Ia menyatakan untuk mengetahui jawaban itu dibutuhkan analisis lebih jauh mengenai besaran porsi pengeluaran untuk makanan kelas menengah. BPS harus melihat data konkretnya komoditas apa yang sebenarnya memberikan kontribusi terbesar dari kelompok pengeluaran makanan.
Meski demikian, Amalia menyebut konsumsi makanan memang menjadi pengeluaran terbesar untuk kelas menengah maupun calon kelas menengah (AMC). Dia mengatakan proporsi pengeluaran makanan ini mencapai 40 persen lebih dari total pengeluaran tiap bulan. (CNBC Indonesia)

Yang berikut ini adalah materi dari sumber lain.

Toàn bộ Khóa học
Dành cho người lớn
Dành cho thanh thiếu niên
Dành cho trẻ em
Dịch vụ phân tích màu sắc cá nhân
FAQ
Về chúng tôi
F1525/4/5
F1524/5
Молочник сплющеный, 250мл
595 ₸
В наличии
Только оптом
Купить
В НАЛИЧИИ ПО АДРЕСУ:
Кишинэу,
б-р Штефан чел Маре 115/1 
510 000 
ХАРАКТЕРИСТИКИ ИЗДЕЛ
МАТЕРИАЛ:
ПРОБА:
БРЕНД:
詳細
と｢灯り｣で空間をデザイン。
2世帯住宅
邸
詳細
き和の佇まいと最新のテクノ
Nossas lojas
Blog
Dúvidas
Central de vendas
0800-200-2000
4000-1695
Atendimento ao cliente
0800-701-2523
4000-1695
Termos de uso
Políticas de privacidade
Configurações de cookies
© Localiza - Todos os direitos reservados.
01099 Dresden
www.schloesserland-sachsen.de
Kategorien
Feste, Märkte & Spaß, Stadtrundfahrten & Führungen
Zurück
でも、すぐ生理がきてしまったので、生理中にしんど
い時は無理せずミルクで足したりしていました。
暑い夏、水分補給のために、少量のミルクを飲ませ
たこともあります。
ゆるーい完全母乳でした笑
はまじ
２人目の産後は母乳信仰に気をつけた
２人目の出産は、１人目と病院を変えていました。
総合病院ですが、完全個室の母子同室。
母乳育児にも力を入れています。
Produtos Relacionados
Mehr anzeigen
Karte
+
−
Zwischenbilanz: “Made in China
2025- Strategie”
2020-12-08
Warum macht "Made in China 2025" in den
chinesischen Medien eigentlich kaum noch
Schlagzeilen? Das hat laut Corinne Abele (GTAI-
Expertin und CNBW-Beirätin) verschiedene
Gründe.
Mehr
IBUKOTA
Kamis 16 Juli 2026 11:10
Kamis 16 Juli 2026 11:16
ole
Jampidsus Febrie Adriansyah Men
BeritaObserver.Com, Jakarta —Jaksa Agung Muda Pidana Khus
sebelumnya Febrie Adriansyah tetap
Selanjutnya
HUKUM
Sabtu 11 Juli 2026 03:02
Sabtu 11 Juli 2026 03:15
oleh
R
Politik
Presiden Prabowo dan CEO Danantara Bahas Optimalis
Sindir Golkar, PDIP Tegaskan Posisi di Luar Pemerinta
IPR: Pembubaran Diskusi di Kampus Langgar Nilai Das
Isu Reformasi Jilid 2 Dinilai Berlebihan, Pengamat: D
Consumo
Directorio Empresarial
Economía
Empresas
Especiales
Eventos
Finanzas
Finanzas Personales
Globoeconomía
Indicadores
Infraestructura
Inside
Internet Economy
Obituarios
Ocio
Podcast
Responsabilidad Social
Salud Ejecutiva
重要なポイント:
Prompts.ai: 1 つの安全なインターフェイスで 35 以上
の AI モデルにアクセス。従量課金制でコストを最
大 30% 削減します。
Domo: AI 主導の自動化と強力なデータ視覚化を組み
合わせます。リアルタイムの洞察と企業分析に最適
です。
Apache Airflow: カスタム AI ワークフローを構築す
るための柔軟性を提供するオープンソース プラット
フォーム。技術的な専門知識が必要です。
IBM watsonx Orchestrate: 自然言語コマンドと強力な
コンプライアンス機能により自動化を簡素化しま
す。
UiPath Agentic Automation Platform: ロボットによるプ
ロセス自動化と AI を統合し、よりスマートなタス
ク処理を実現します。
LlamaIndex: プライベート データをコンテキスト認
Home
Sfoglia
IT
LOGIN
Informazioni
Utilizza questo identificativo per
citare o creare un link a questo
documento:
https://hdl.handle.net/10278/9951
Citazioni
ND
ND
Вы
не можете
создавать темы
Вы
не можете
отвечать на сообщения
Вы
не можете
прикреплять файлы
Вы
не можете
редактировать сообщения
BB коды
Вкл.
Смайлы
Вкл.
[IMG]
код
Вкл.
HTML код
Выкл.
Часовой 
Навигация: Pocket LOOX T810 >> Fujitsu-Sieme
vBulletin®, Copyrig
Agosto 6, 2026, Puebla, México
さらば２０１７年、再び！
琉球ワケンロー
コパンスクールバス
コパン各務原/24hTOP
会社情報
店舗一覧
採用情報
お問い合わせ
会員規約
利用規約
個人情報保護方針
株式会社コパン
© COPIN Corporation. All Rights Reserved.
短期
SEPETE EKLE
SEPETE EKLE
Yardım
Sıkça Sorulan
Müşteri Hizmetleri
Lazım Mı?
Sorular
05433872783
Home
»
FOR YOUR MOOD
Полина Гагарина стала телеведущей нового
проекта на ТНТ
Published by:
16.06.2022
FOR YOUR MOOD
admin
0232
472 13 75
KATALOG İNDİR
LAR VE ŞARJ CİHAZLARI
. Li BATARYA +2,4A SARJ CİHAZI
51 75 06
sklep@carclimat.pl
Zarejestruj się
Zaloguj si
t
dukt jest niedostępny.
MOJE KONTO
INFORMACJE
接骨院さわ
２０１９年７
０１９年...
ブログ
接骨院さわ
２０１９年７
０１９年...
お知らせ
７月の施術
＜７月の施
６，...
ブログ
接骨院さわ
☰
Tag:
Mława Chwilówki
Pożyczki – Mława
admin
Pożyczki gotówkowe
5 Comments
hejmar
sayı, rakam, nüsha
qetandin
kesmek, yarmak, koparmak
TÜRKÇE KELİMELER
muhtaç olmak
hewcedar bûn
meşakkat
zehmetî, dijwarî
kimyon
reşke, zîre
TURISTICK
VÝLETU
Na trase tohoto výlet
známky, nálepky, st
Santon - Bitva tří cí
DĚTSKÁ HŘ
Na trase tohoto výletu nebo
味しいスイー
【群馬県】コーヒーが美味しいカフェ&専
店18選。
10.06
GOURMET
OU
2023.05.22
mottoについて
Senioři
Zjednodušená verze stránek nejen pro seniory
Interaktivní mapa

Harus Dicermati Secara Mendalam.
Terlepas dari pernyataan BPS secara eksplisit tidak menyatakan atau tidak membernarkan bahwa salah satu penyebab kelas menengah turun kelas atau jatuh miskin, karena mengkonsumsi air kemasan tersebut, yang jelas persoalan yang satu ini, persoalan penurunan jumlah kelas menengah ini atau jatuh miskinnya kelas menengah tersebut harus dicermati secara mendalam dan harus ada solusi yang mendasar, agar angka kemiskinan tidak terus "terdongkrak".
Sebenarnya kita sendiri dapat merasakan, bahwa mungkin kita juga termasuk dalam kelas menengah yang demikian, yang jelas sudah beberapa tahun terakhir ini kelas menengah ini sudah "makan tabungan" dan bahkan tidak sedikit yang sudah menunda konsumsi dan atau mengurangi konsumsi yang lain demi memenuhi kebutuhan pokoknya.
Saya sendiri, dengan jumlah keluarga 5 orang, mengkonsumsi air kemasan (air galon) dengan harga kisaran antara Rp. 15.000,- sampai Rp. 20.000,- per galon, sementara rata-rata sebulan saya menghabiskan 20 galon. Dengan demikian, saya harus mengeluarkan cuan/uang sekitar Rp. 400.000,- per bulan.
Belum lagi persediaan air kemasan ukuran botol untuk tamu atau untuk diletakkan dalam mobil, dengan demikian bisa saja satu keluarga dengan jumlah keluarga 5 orang tersebut menghabiskan cuan/uang sedikitnya sekitar Rp. 500.000,- per bulan.
Ini baru pengeluaran konsumsi untuk air kemasan saja, belum lagi untuk memenuhi kebutuhan pokok lainnya. Kita tahu bahwa kebutuhan pokok yang mau tidak mau harus dikeluarkan/dipenuhi adalah makan dan minum terlebih dahulu.